> [TRECHO SELECIONADO]:
MARIZ É O GOVERNADOR VERSUS BURITY FOI O ESCOLHIDO...
Evandro da Nóbrega |
- Em algum lugar deste Crazybook (já não estou
mais achando onde foi, embora tenha copiado o conteúdo), o Dr. Ramalho Leite me
faz a seguinte indagação:
"Evandro amigo, me esclareça. Nas
suas memórias, Joacil Pereira afirma que Burity teria lhe telefonado de
Brasília anunciando sua própria escolha para governador.Tenho a impressão que
há equívoco de Joacil, pois Burity estava em João Pessoa quando foi anunciado.
O telefonema pode ter sido sobre a indicação do vice Clóvis Bezerra, pois o
anúncio ocorreu depois de um encontro entre Burity e Geisel. Se estou errado,
me esclareça pois estou pesquisando sobre o assunto. Abraços, RL".
Vai, agora, uma tentativa de resposta.
FOI DORMIR SACRAMENTADO
Prezzado Dr. Ramalho Leite: Sei que não
gosta de textos longos; mas, para se dizer tudo, e com justeza, há que muito se
escrever. A seguir, conto-lhe a história como de fato ocorreu.
No fatídico dia da escolha do professor
Tarcísio de Miranda Burity como candidato do regime ao Governo da Paraíba,
nosso grande amigo Antônio Marques da Silva Mariz (e muita gente boa) foi
dormir CONVICTO de que estaria sacramentado Governador - mesmo porque contava
com a simpatia e o quase ostensivo apoio de um dos esteios do sistema, o
general Golbery do Couto e Silva.

> [MATERIAL APRESENTADO]:
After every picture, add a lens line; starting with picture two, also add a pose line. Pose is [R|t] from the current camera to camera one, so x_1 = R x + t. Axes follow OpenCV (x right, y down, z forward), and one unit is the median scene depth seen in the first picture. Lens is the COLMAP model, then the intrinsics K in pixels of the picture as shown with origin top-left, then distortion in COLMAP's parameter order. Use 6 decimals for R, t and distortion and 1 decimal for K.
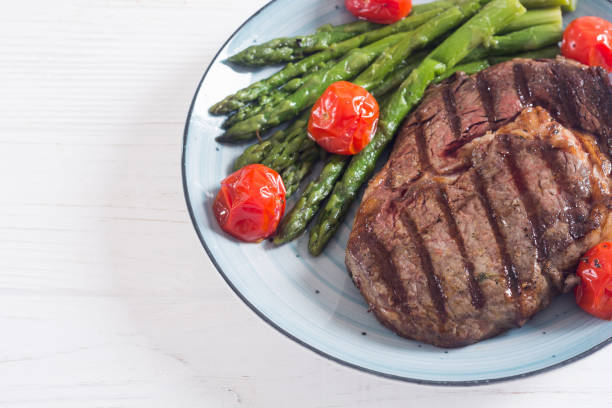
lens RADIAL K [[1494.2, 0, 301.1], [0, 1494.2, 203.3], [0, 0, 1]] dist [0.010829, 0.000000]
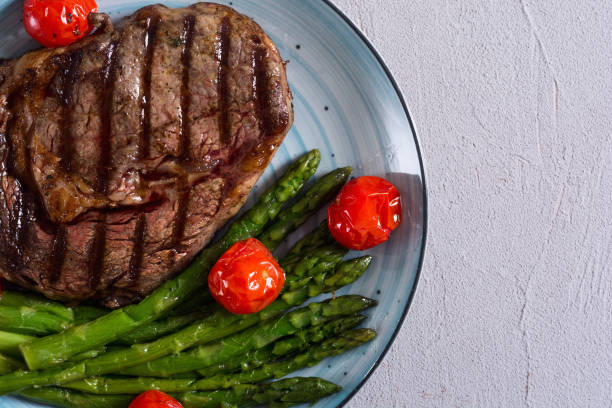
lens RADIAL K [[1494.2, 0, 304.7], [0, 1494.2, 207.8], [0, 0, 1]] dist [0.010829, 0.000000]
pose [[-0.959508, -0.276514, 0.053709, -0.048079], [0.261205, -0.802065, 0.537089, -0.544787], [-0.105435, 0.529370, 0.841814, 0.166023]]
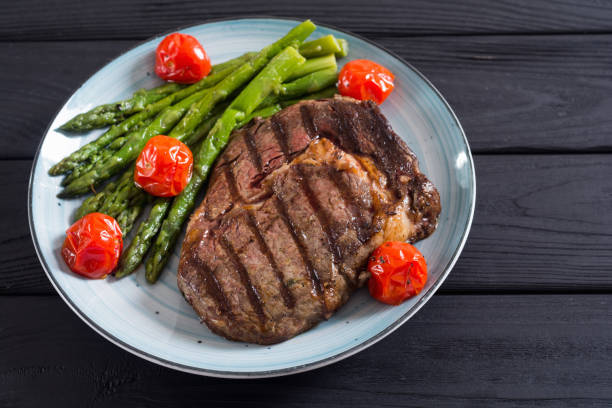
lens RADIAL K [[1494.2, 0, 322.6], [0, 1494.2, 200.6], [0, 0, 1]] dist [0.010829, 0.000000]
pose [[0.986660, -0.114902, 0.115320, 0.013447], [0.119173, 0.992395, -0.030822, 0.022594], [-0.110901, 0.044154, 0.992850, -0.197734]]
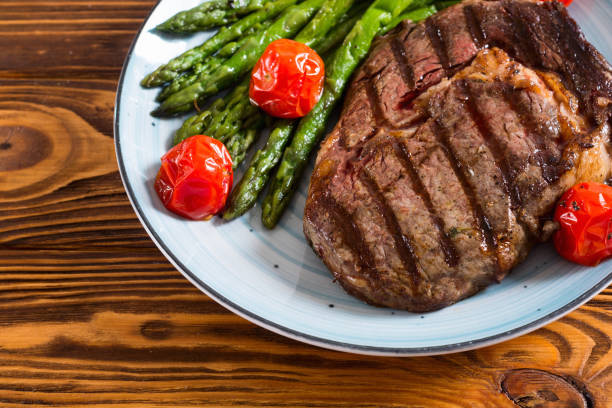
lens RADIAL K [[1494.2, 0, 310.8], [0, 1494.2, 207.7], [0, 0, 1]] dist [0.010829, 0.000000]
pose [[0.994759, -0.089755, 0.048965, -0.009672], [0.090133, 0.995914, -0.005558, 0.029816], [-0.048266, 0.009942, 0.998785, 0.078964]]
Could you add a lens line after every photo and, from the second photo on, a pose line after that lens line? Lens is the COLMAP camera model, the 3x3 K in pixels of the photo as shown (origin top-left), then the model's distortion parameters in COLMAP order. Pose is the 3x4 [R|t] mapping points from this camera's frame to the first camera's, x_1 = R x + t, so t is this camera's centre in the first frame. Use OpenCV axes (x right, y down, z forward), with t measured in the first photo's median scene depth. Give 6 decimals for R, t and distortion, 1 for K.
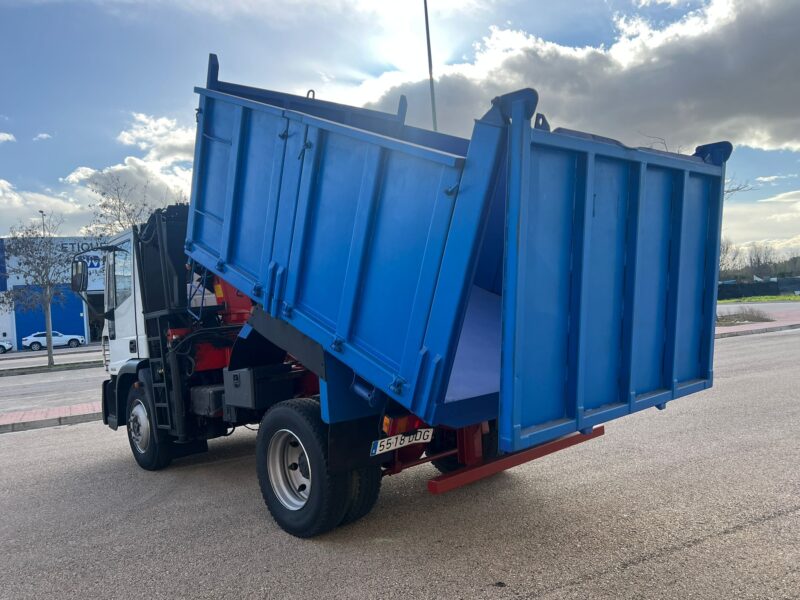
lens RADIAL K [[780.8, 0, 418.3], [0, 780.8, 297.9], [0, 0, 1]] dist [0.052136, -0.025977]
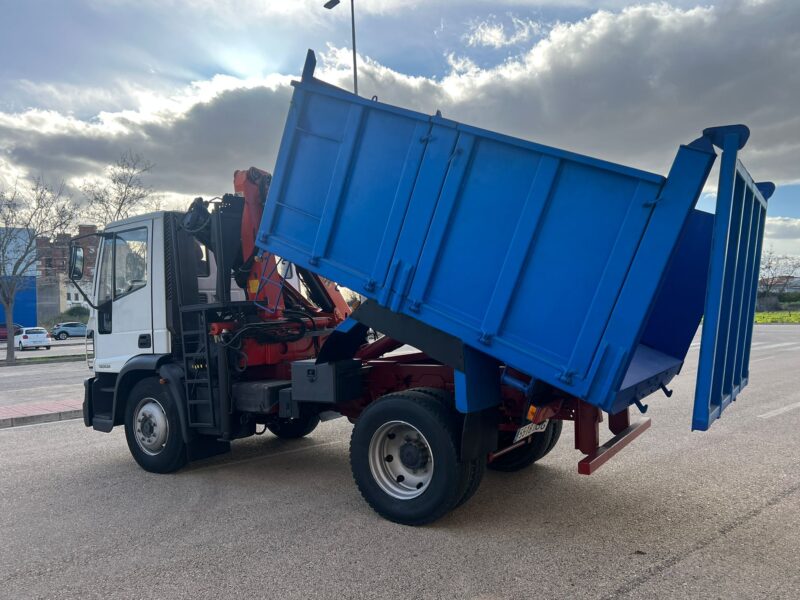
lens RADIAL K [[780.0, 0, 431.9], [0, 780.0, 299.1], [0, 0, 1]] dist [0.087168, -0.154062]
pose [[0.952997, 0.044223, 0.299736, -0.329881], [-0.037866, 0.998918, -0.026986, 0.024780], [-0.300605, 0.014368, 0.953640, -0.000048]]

> [TAREFAS E EXERCÍCIOS]:
#1 Segundo o trecho selecionado, em que cidade Ramalho Leite acredita que Burity estava quando sua escolha foi anunciada?
#2 Liste todas as pessoas mencionadas pelo nome no trecho selecionado.
#3 Reescreva o trecho selecionado, tudo desde "O telefonema pode" até "de fato ocorreu.", trocando "telefonema" por "recado".

> [SOLUÇÕES DO EXERCÍCIO]:
#1 Em João Pessoa.

#2 Evandro da Nóbrega, Ramalho Leite, Joacil Pereira, Tarcísio de Miranda Burity, Clóvis Bezerra, Geisel, Antônio Marques da Silva Mariz e Golbery do Couto e Silva.

#3
O recado pode ter sido sobre a indicação do vice Clóvis Bezerra, pois o
anúncio ocorreu depois de um encontro entre Burity e Geisel. Se estou errado,
me esclareça pois estou pesquisando sobre o assunto. Abraços, RL".
Vai, agora, uma tentativa de resposta.
FOI DORMIR SACRAMENTADO
Prezzado Dr. Ramalho Leite: Sei que não
gosta de textos longos; mas, para se dizer tudo, e com justeza, há que muito se
escrever. A seguir, conto-lhe a história como de fato ocorreu.